Histopathology. 1990 Nov;17(5):389-95. doi: 10.1111/j.1365-2559.1990.tb00757.x.
It is known that not all thin malignant melanomas have an excellent prognosis and that the specific features identifying the patients at risk of metastasis have not been fully elucidated.
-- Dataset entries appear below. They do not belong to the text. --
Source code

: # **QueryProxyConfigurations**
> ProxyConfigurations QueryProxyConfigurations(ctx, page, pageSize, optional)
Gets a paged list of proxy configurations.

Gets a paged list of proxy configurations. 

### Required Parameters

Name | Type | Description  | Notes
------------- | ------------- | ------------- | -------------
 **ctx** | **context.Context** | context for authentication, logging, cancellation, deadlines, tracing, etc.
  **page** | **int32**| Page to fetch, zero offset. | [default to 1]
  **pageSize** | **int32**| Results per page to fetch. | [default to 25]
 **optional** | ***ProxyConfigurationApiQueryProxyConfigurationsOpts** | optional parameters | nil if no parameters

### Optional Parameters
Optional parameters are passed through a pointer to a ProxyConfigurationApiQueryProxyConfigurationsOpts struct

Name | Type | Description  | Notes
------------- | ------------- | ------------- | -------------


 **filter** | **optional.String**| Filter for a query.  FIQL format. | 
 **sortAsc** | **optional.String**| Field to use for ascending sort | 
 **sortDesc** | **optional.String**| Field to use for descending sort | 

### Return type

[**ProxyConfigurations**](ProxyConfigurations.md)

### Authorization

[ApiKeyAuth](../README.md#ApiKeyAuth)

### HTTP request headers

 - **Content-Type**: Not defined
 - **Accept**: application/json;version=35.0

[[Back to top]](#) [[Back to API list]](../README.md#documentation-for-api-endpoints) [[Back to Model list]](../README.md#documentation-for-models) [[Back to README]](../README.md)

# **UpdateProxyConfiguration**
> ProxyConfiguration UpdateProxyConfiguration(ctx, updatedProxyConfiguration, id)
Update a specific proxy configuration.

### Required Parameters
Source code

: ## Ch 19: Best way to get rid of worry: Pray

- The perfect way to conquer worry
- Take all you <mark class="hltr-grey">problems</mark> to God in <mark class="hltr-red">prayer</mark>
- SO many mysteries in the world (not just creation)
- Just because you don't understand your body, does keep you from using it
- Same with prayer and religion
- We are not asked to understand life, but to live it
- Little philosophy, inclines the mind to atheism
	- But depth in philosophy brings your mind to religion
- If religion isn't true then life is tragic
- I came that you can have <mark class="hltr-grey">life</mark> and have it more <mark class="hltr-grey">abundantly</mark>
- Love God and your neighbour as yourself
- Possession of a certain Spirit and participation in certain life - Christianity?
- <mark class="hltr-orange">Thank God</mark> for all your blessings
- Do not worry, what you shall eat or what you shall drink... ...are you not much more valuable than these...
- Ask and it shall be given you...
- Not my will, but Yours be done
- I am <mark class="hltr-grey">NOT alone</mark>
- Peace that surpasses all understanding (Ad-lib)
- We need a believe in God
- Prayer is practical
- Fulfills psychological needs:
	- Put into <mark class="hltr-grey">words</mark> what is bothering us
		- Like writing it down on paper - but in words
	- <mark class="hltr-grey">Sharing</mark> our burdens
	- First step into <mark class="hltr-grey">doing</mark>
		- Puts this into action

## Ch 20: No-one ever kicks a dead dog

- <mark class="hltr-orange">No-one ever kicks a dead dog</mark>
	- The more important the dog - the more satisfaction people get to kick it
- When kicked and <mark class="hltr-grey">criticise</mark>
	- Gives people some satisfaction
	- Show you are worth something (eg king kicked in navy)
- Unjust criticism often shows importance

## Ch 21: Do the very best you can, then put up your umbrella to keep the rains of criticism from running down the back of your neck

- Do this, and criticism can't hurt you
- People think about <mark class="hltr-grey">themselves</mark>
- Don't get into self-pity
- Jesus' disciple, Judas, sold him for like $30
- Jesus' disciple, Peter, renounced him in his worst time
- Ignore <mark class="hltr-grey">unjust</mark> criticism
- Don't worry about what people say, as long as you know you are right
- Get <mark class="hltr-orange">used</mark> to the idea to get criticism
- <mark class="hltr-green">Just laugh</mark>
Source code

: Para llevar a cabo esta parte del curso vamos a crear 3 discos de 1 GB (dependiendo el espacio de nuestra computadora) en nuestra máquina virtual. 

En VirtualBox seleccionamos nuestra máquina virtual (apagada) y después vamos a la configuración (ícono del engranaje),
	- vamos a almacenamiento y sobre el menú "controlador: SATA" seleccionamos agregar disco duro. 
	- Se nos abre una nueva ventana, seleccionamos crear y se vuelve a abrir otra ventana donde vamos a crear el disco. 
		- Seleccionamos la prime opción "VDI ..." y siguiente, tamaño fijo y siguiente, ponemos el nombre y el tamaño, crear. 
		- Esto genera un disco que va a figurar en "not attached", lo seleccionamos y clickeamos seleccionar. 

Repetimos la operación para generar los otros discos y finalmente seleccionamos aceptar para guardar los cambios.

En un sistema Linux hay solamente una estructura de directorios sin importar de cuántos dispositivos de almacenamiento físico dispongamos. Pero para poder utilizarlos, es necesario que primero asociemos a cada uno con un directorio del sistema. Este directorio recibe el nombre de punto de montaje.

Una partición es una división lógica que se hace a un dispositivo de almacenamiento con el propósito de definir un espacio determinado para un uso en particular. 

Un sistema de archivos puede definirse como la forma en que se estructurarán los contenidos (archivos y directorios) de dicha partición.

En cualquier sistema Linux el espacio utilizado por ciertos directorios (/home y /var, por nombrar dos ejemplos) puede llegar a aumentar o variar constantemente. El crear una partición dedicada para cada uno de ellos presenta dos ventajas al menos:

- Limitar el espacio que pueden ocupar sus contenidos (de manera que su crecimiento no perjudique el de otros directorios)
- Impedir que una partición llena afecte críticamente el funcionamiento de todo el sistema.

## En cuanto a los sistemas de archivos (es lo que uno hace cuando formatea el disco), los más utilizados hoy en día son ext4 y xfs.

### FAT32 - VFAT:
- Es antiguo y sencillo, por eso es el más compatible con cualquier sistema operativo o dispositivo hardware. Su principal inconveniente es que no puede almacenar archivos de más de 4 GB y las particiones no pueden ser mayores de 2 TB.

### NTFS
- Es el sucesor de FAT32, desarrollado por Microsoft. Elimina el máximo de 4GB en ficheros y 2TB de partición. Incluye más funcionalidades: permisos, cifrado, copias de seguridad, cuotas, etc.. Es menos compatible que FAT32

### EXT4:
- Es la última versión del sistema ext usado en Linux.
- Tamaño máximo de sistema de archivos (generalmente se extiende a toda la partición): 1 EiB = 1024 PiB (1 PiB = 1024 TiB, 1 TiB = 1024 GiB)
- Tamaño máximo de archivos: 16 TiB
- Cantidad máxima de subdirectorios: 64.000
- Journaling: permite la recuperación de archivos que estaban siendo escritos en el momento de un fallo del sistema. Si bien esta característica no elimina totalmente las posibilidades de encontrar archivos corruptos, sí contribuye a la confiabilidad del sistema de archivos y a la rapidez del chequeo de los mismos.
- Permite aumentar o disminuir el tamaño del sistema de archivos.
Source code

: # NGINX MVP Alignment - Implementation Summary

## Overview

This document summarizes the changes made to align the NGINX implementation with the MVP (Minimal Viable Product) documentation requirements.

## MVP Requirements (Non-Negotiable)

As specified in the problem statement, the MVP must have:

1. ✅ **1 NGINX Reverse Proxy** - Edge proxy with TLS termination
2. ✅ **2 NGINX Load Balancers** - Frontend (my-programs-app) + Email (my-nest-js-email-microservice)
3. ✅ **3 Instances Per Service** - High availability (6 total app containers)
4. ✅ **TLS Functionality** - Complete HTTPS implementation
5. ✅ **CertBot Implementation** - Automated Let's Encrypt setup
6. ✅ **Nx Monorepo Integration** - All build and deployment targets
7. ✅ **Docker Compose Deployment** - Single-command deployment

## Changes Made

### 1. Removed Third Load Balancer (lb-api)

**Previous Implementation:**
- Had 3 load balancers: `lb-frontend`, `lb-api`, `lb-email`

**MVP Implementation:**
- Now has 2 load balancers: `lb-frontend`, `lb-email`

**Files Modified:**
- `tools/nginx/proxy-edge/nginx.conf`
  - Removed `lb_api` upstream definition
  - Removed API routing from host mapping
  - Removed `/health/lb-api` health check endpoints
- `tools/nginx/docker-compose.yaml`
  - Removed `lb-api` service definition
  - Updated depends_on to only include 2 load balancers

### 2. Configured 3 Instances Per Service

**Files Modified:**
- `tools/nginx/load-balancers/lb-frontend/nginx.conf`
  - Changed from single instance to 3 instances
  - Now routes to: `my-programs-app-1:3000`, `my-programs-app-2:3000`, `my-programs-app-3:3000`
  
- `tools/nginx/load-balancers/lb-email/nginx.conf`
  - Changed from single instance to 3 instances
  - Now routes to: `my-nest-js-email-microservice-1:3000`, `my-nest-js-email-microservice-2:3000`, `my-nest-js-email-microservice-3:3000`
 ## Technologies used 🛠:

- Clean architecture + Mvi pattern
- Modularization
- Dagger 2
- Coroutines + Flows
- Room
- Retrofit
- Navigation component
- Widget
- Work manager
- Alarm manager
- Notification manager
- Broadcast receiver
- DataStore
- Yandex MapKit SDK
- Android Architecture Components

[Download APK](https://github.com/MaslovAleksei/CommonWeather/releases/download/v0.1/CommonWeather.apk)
We have looked at thin malignant melanomas (less than 1.5 mm) in the East of Scotland that had proven metastasis and death, and compared the clinical and histological features with a similar group (less than 1.5 mm) that have had no further recurrence after a minimum of 6-year follow-up. We identified 26 patients with thin melanomas who had developed histologically proven metastasis and/or died following adequate surgical treatment of their primary lesion. When compared with the control group, factors found to be significantly different between the two groups and present in the group that did badly were (a) histological regression, (b) lesion size, (c) Clark level IV and (d) depth of the uninvolved dermis.
众所周知,并非所有薄型恶性黑色素瘤都有良好的预后,而且确定有转移风险患者的具体特征尚未完全阐明。我们研究了苏格兰东部已证实发生转移和死亡的薄型恶性黑色素瘤(小于1.5毫米),并将其临床和组织学特征与经过至少6年随访且无进一步复发的类似组(小于1.5毫米)进行了比较。我们确定了26例薄型黑色素瘤患者,他们在对其原发性病变进行充分手术治疗后发生了组织学证实的转移和/或死亡。与对照组相比,发现两组之间有显著差异且在预后较差组中存在的因素有:(a)组织学消退,(b)病变大小,(c)克拉克四级,以及(d)未受累真皮的深度。